Selected text
>> START

I doubt the 9mm is exact, so your precision is ... not.

Re:So just wondering... (3, Informative)

PurpleAlien (797797) | about a year ago | (#44712483)

High Coast (Sweden) and Kvarken Archipelago (Finland)

"The geomorphology of the region is largely shaped by the combined processes of glaciation, glacial retreat and the emergence of new land from the sea which continues today at a rate of 0.9 m per century."

Source: http://whc.unesco.org/en/list/898 [unesco.org]

Re:So just wondering... (1)

mevets (322601) | about a year ago | (#44713313)

9mm/yr after how many years?
The shape of the curve is probably more interesting; as the awkwardly phrased wikipedia page attests:
----
Studies have shown that the uplift has taken place in two distinct stages. The initial uplift following deglaciation was almost immediate due to the elastic response of the crust as the ice load was removed. After this elastic phase, uplift proceeded by slow viscous flow so the rate of uplift decreased exponentially after that.
-----
I think it would be quite observable.

Re:So just wondering... (1)

Anonymous Coward | about a year ago | (#44710865)

Michigan and Upper New York are still rebounding from the last ice age.
It will take a while. Today, typical uplift rates are of the order of 1 cm/year or less.
http://en.wikipedia.org/wiki/Post-glacial_rebound

Re:So just wondering... (0)

Anonymous Coward | about a year ago | (#44710953)

that would explain the weight loss i experience, yes i measure my weight loss at that scale you insensitive clod

Re:So just wondering... (5, Informative)

icebike (68054) | about a year ago | (#44710927)

>> END

What you need to do
A. According to the post-glacial rebound thread, at what rate is new land emerging from the sea in the High Coast and Kvarken Archipelago region?
B. Can you pick up the post-glacial rebound thread after its final line and write what comes next?

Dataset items

>> START

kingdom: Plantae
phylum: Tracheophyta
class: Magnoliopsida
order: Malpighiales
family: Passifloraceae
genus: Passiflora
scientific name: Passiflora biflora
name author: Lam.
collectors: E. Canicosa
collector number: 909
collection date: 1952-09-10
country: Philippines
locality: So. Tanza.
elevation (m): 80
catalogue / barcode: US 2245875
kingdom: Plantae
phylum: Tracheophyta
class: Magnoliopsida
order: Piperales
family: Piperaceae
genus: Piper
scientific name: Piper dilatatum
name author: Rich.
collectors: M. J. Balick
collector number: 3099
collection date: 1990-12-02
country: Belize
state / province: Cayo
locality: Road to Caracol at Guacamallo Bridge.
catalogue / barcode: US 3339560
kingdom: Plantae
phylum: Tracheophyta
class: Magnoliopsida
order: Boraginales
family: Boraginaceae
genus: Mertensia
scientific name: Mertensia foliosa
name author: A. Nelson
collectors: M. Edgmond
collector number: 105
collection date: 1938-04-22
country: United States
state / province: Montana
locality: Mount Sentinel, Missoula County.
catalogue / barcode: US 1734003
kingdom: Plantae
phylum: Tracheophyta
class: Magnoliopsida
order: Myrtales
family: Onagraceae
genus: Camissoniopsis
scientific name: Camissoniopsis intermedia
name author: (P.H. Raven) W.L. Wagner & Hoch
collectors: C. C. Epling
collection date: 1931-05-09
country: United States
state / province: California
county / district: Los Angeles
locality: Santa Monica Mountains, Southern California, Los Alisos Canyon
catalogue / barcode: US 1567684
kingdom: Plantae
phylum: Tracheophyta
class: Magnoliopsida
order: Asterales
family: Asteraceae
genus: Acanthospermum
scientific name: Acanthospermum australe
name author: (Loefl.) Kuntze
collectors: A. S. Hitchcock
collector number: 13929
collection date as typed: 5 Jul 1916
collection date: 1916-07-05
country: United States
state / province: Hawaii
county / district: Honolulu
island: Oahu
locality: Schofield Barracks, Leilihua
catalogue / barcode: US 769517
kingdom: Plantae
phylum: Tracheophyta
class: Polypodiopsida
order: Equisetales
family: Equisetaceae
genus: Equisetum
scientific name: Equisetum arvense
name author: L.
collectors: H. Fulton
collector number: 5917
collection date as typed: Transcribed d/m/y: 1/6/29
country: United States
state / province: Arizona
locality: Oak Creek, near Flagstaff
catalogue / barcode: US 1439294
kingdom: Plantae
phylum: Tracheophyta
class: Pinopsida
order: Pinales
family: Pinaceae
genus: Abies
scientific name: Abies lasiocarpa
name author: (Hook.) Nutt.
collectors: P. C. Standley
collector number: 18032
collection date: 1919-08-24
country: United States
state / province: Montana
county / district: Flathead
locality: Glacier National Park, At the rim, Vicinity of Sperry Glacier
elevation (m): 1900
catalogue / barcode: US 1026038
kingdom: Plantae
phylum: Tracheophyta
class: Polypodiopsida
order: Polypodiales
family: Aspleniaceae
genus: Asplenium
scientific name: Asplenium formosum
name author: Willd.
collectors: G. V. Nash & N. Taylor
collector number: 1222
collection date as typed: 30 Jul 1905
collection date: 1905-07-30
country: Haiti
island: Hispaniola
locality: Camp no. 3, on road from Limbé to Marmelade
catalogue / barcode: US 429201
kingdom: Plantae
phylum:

>> END

Responses per task
A. 0.9 m per century.

B.
In theory, if all the ice on Greenland melted, how long would it take Greenland to spring back up again? I'm presuming it wouldn't be instantaneous or even noticeable to a human on Greenland at the time (well, aside from the earthquakes that would almost certainly accompany such an event,) but are we talking years, decades, centuries, or longer?

It would be noticeable by humans over their life span.

You see this (in smaller scale) in places in Alaska where receding ice caps and the glaciers that flow from them slowly recede up the valleys and vegetation changes appear in the wake.

You also see the river flowing from the glaciers cutting deeper channels to the ocean. The glaciers flowed directly to the ocean earlier, now the glacier's nose is several miles upstream. The river channels "grow" high banks as you travel away from the glacier toward the ocean. This is a sign of uplifting land, (there are no longer and deposited soils being laid down in the area, yet the river banks grow steeper, and the river surface is within a few feet of mean high tide over the years.

Its not much, but you can see it over a period of 30 or 40 years if you are observant. Surveyors can measure it these days (even without GPS), relative to mean high-tide in those places where survey markers were installed decades ago.

Re:So just wondering... (1)

X-Ray Artist (1784416) | about a year ago | (#44711567)

I was hoping there would be a decent answer to this question. I was curious about the answer and this explains it best to me.

Re:So just wondering... (2)

Tastecicles (1153671) | about a year ago | (#44710949)

dunno, but there is a seesaw effect still in play in Western Europe; the most dramatic effect is seen along the length of mainland Britain. While Scotland is still rising after spending a while under a couple miles of ice, the South of England is sinking as it was largely ice-free during the last big freeze. The phenomenon is slow, it's taking a few thousand years for a complete oscillation, but geological evidence suggests that prior to the last ice age, the North Sea was bone dry (being several hundred metres above sea level!). It won't be very many hundreds of years before Loch Ness is physically isolated from the sea at either end and becomes a fully enclosed high saltwater lake!

Re:So just wondering... (1)

mrbester (200927) | about a year ago | (#44711431)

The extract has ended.